If you set up your pouches or tube/band sets at home ? If you set them up over your pouches you just put in new tubes/bands and roll them over the pouch to the tubes ?

Do cuffs hold better if done correctly, a 1/2 - 5/8 inch length has a lot of surface area ..... and of course a constrictor knot can be tied on top of the cuff and will not damage your tubes or bands like a constrictor knot tied directly on their surface.

Cuffs look much cleaner and more professionally done IMHO

With the right tools, an e-clip pliers and forceps, cuffs are not that difficult to do, at least that is my feeling right now ;-)

wll


----------



## M.J (Nov 1, 2010)

They work fine but in my experience do not cut down on wear to the bands or tubes. The rubber is still expanding, contracting, and bearing the weight of the pouch right on the point of the tie or cuff and seem to wear at a nearly equal rate.
I know that it seems like cushiony rubber would be nicer to the bands than nylon string but in practice it's not. Also they don't hold as well unless you leave the cuffs really long, in which case they're heavy, accelerating wear.
They are easy to do, though.


----------



## oldmiser (Jan 22, 2014)

I use a constrictor knot over the cuff.....use #3 cotton chrochee thread....seems to work just fine..

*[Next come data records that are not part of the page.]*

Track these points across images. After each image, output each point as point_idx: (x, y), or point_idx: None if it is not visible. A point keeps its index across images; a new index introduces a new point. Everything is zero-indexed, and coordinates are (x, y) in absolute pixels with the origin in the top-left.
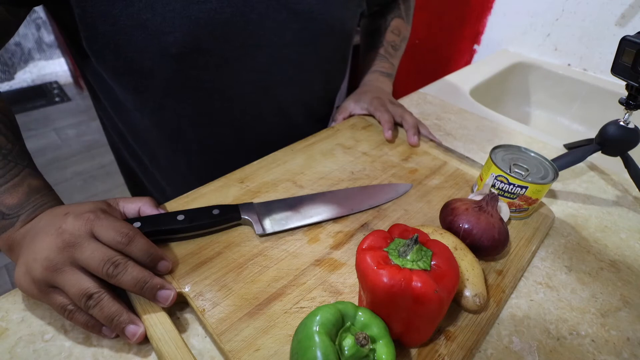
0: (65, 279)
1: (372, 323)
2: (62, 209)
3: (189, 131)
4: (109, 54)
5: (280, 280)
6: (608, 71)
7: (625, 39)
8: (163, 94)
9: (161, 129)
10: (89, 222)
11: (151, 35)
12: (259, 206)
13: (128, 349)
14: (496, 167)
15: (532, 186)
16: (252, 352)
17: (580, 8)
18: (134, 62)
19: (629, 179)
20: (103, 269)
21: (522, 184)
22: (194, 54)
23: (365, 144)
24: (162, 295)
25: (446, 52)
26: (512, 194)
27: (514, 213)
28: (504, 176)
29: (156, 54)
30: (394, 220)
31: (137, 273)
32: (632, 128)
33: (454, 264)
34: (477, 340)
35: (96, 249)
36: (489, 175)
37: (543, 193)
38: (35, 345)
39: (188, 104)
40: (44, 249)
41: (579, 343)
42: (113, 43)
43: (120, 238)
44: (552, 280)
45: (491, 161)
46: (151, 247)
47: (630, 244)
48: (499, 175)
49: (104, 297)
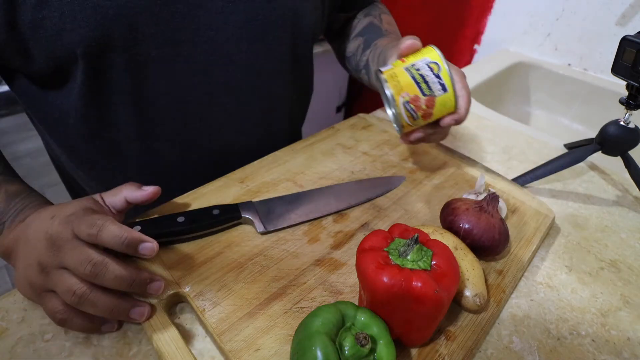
0: (55, 280)
1: (372, 323)
2: (49, 212)
3: (123, 146)
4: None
5: (281, 280)
6: (608, 71)
7: (625, 38)
8: (83, 102)
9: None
10: (71, 223)
11: (52, 36)
12: (258, 204)
13: (128, 349)
14: (437, 54)
15: (450, 94)
16: (253, 352)
17: (580, 8)
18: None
19: (629, 178)
20: (85, 270)
21: (447, 85)
22: (107, 53)
23: (365, 144)
24: (153, 287)
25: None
26: (429, 89)
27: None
28: (439, 65)
29: (63, 56)
30: (394, 220)
31: (121, 270)
32: (633, 128)
33: (454, 264)
34: (477, 340)
35: (75, 249)
36: (421, 58)
37: (440, 113)
38: (35, 345)
39: (115, 113)
40: (36, 254)
41: (579, 343)
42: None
43: (89, 230)
44: (553, 280)
45: (432, 48)
46: (124, 231)
47: (630, 244)
48: (433, 61)
49: (92, 292)
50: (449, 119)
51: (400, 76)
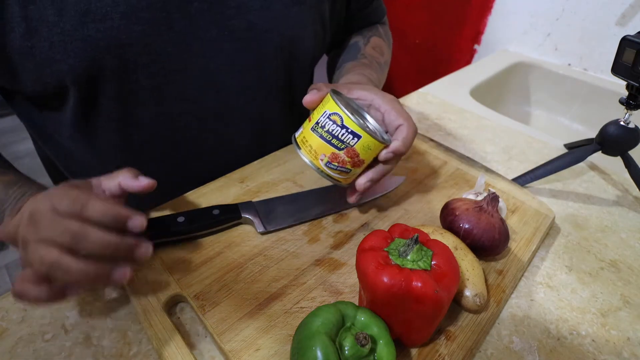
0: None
1: (372, 323)
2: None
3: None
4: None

as a safe way to prevent any slippage..~AKAOldmiser


----------



## wll (Oct 4, 2014)

Well in the past 30 Minutes or so I set up 4 sets of Pseudos using 1745's ;-), these send ammo in the 80gr to 100gr down range at a real good clip and the tubes are easy to pull, I have them set to 9.5 active length and my draw is 36-38", I use a semi active technique and push the forks toward the target as I pull back as I'm aiming (I shoot instinctively so I don't really aim as in using a mechanical reference point, I aim I aim by feel).......I do need lots more practice though ;- )

BTW: 0000 buck just rips up with this set up, I can hardly wait to hit a pest with this set up ;-)

Here are my 4 sets of Pseudos ;- )









wll


----------



## Northerner (Nov 9, 2010)

I'm fan of cuffs. I use them for both flatbands and tubes.


----------



## Beanflip (Sep 11, 2010)

Cuffs are my, "go to" method.


----------